Benchmark affordable trail fork

Our rating

4.0

625.00
455.00

Published: June 7, 2013 at 9:00 am

Our review
Stiff, controlled performance makes the Slant the best sub-£500 aggro fork

X-Fusion’s aggressive assault on the mid-price, high-performance suspension market continues with this seriously stout and impressively smooth new trail fork.

BOS introduced the idea of mid-sized 34mm stanchion forks for the enduro market, with X-Fusion and Fox following suit; RockShox recently announced its 35mm relaunch of the Pike.

The struggle has been making the new in-betweener size significantly stiffer than existing 32mm forks while still being usefully lighter than the bigger, 36mm forks. X-Fusion have nailed it in both directions. At 1,898g for our chopped and star-nutted 140mm version it’s only 130g heavier than X-Fusion’s Velvet fork and 120g lighter than Fox’s Float 34.

Big cutout dropout knuckles and a thick, low-set brace mean it’s a properly stiff tracking unit. Even with a super-wide bar, a stubby stem and sticky front tyre we couldn’t get any significant twist out of it, and it holds a line really well through random rocks, off cambers and rough berms. There’s plenty of fine feedback through the fork without blowing your arms up on long runs.

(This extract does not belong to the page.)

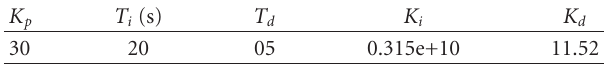
Table 3: Minimum setting values K p , K i , and K d .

The Syntace X-15 axle is equally robust, with a simple wind-up action from the easy to orient ‘handle’. And unlike RockShox’ Maxle system, we’ve not had any issues with stickiness or loosening on any of our long term sets either.

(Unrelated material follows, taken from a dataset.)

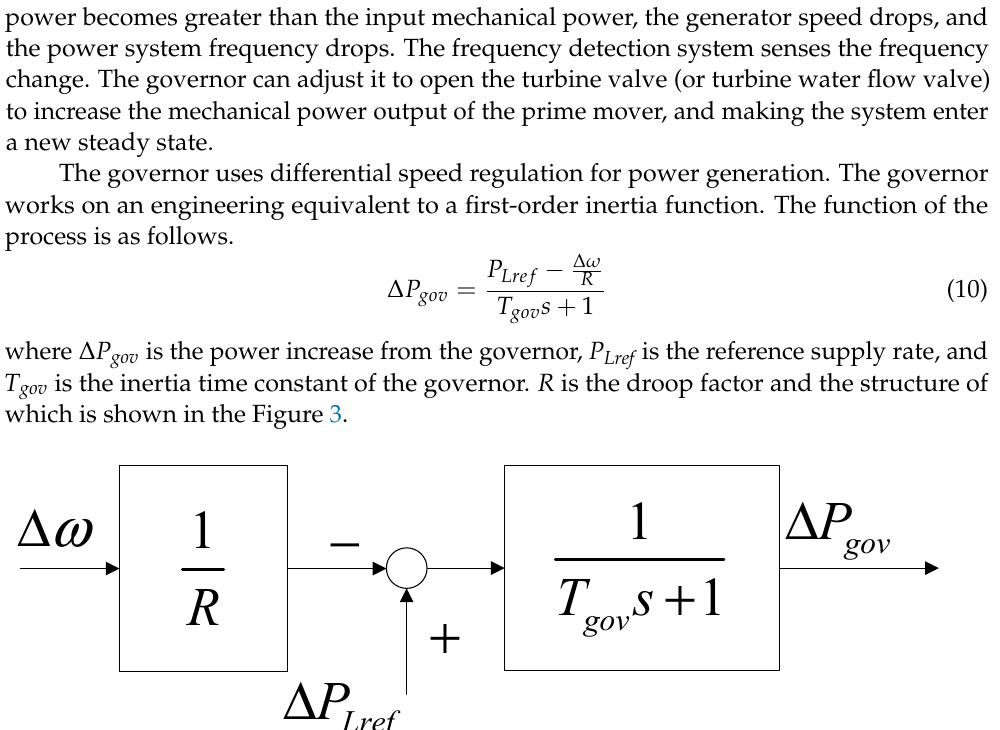
Figure 2. Model structure of frequency characteristic.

A resized and revalved version of the Velvet RL2 damper gives an impressively consistent and controlled ride on the trail. Even without the ‘Gold Slick’ anodised finish of the 2013 prototypes, the Slant gets supple enough to create excellent small bump traction in a few hours of riding. Better still, unlike many contemporary trail forks, the progressive stroke means you won’t be diving under braking/berming or slamming to the bottom of the stroke on drops.

The rebound is similarly balanced, bringing you back from the depths quickly if you’re really hammering hard, but not bouncing out of your hands at the top of the stroke.

You can get it to cough and splutter if you ‘black run’ its brains out, but overall control is still very impressive for the price. There’s a lockout for climbing and a 160-130mm travel adjust DLA version, but the standard RL2 can be set to 100, 120, 140 or 160mm travel internally.

General reliability has been excellent through two years of full time, flat-out X-Fusion Velvet and Vengeance fork use, so we’ve no reason to doubt the durability of the Slant.